Ящик с аметистом и высушенными растениями остался неотправленным, — ведь Лиана сама собиралась домой; кроме того, она лишилась и картинки, выручка за которую должна была увеличить сумму для поездки графини Трахенберг на морские купанья; Майнау тоже конфисковал ее, «не желая ни в каком случае предавать гласности невыгодных для дома Майнау обстоятельств». Часто отлучавшийся и занятый введением новых порядков в своих имениях, Майнау все же находил возможность появляться вечером за чаем и всегда заводил беседы в прежнем тоне. Разговаривая с дядей и священником, он будто не замечал, что последний почти не выезжал из Шенверта, — герцогиня уволила его на несколько недель, чтобы дать ему возможность укрепить свои расстроенные нервы шенвертским деревенским воздухом; только когда он предложил давать Лео уроки не в салоне гофмаршала, нервы которого страдали от монотонного рассказа ребенка, а внизу, в детской, лицо Майнау дрогнуло, и он глухим голосом, как будто спазмы сдавили ему горло, заметил святому отцу, что подобным требованием нельзя было тревожить его супругу-протестантку.
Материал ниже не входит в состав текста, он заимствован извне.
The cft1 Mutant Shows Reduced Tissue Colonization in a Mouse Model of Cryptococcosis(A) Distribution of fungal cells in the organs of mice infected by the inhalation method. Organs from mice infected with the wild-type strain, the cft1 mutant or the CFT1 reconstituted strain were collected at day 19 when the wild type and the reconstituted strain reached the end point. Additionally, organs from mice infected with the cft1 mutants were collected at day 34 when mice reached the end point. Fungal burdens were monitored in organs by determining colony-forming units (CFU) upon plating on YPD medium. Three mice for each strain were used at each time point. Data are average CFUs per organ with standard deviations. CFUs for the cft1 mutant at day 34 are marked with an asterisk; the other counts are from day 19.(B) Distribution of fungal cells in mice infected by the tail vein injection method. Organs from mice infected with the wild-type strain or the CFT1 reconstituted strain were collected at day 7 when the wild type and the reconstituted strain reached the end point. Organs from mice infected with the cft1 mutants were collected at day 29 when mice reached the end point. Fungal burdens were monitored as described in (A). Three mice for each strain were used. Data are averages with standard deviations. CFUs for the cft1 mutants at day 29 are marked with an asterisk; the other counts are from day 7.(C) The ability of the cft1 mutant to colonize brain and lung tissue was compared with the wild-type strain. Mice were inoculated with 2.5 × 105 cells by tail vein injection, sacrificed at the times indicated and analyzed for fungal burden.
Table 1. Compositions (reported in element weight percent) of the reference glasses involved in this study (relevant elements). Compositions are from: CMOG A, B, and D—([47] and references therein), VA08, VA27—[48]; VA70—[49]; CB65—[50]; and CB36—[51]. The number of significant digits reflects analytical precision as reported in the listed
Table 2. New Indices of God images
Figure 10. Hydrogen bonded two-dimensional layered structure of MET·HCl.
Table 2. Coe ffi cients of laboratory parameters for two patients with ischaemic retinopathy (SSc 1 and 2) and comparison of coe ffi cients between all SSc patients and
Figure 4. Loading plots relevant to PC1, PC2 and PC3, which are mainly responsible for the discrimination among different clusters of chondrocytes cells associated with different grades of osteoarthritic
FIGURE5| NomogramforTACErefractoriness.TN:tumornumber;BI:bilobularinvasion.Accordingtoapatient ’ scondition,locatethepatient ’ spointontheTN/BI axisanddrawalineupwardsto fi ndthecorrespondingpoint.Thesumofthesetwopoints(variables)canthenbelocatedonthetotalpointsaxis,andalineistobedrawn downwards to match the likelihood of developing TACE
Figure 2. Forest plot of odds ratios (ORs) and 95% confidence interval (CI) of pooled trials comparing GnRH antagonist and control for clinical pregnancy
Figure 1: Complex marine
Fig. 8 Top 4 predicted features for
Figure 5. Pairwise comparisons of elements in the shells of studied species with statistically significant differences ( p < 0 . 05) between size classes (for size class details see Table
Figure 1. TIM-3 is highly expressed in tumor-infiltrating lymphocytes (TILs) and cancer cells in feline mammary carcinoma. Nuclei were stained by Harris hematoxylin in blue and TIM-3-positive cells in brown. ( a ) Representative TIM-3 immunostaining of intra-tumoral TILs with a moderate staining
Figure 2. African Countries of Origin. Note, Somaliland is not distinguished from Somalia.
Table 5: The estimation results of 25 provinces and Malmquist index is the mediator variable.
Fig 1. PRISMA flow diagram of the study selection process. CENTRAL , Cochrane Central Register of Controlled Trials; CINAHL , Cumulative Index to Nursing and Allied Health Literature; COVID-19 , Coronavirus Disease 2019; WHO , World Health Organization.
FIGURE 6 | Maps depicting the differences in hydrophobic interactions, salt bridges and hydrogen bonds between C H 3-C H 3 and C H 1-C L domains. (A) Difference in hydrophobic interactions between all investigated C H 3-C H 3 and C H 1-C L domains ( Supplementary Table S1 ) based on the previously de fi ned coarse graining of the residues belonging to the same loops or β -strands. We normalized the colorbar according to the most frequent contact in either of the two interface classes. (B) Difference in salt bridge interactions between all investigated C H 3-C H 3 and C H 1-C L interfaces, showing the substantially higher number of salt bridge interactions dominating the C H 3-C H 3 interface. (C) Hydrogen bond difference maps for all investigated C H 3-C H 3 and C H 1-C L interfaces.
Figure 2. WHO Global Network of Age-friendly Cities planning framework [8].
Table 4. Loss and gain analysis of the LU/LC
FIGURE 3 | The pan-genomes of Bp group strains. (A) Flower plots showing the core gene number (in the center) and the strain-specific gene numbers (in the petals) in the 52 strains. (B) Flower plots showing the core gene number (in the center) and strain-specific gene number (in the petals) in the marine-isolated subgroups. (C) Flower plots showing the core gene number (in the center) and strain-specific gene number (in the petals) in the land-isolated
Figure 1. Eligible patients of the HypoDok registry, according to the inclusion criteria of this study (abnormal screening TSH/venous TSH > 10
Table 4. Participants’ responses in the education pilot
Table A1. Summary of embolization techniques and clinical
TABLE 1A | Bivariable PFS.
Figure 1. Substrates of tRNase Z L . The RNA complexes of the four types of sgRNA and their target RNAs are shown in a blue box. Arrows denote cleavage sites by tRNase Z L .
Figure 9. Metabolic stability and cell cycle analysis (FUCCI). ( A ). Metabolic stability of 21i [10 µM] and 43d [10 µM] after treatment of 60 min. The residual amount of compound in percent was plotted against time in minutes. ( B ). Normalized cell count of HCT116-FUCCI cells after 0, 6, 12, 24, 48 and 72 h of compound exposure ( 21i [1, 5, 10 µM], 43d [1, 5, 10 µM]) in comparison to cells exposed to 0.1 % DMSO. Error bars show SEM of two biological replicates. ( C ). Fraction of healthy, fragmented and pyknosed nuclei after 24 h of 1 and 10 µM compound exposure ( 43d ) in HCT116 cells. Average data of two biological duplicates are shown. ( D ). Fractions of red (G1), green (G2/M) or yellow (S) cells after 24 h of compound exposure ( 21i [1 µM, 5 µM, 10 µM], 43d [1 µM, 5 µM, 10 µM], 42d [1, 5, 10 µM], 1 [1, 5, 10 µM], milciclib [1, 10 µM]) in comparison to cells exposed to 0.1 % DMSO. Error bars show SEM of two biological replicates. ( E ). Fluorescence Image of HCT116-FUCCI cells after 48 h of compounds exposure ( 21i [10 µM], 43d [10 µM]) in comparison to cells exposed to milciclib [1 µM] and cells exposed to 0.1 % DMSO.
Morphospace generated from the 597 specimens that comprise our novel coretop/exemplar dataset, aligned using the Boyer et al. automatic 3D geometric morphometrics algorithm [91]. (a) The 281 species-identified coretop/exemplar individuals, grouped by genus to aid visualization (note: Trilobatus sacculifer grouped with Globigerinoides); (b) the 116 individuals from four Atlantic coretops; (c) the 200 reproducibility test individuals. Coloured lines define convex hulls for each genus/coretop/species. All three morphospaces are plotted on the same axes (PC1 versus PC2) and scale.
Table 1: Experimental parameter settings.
Как-то раз в Волькерсгаузене вдруг потребовалось немедленное присутствие молодого барона, да еще на несколько дней. Он уезжал после обеда.

Наверху у окна стояли дядя и священник; оба смотрели, как он садился на лошадь. Лиана, шедшая с Лео в это время в сад, остановилась, чтобы ребенок мог проститься с отцом. Он с лошади протянул Лео руку, а жене — нет. Его лицо, на ко торое пристально смотрели две пары глаз, оставалось совершенно спокойным; лаская шею лошади, он нагнулся, и Лиана встретила его мрачный, угрожающий взгляд.

— Надеюсь найти тебя твердою протестанткой по моем возвращении, Юлиана, — сказал он глухим голосом.

Она с сердцем отвернулась, а он, послав им поклон, ускакал.

Ежедневно утром приезжал из Волькерсгаузена верховой с запиской от Майнау, где тот преимущественно справлялся о здоровье Лео.

Гофмаршал много смеялся над этой новой фантазией капризного чудака, который прежде по целым месяцам не вспоминал ни о жене, ни о ребенке, а теперь вдруг разыгрывает сентиментальную роль глупой родительской нежности. Он всегда собственноручно отвечал, предварительно осведомившись о мальчике, не обращаясь специально ни к кому.

В одно утро посланец, передав по назначению официальную записку в бельэтаже, явился вниз к молодой женщине и передал ей запечатанное письмо. Вскрывши конверт, она нашла множество исписанных листов и визитную карточку, на которой Майнау объяснил, что эти листки были началом рукописи, которою он занимается поздними вечерами для отдохновения от дневных трудов, и посылает это начало на ее рассмотрение.

Со смешанным чувством радостного изумления и робкого смущения подержала она с минуту в нерешимости присланные ей листки. Эти новые, ею самой вызванные отношения к человеку, которого она скоро собиралась навсегда покинуть, озадачили ее. Но потом она села за стол и написала несколько строк, где между прочим сообщила, что теперь она постоянно проводит с Лео послеобеденное время в доме лесничего и там, в лесной тишине, будет читать его рукописи.

Хотя она сама сказала ему, что у него должен быть писательский талант, но, когда она углубилась в эти «письма к Юлиане из Норвегии», у нее захватило дыхание от изумления. Эти живые изложения лились, казалось, из-под пера неудержимым потоком. Разнообразные картины могучей северной природы как бы действием волшебства олицетворялись в ее воображении во всем своем диком величии. Молодая женщина забыла, кто писал эти строки: капризный светский лев с вечною насмешкой на устах и притворною небрежностью во всех своих движениях совершенно исчезал, уступая место одинокому человеку, серьезно смотревшему на суету жизни. Вся ветошь придворных этикетов была сброшена со смелого охотника, который с лихорадочным волнением в крови то неутомимо преследует медведей в дремучих лесах, то бороздит бесконечные снеговые пустыни, чтобы потом по целым неделям отдыхать в разбросанных по горам хижинах, увлеченный близкой его старогерманской природе дикою простотою горцев, чистотою их нравов, целомудрием их женщин. Читая эти меткие характеристические очерки, Лиана устыдилась высказанного в письме к Ульрике строгого упрека, что он, путешествуя, поверхностно схватывает все блестящее и особенно выдающееся.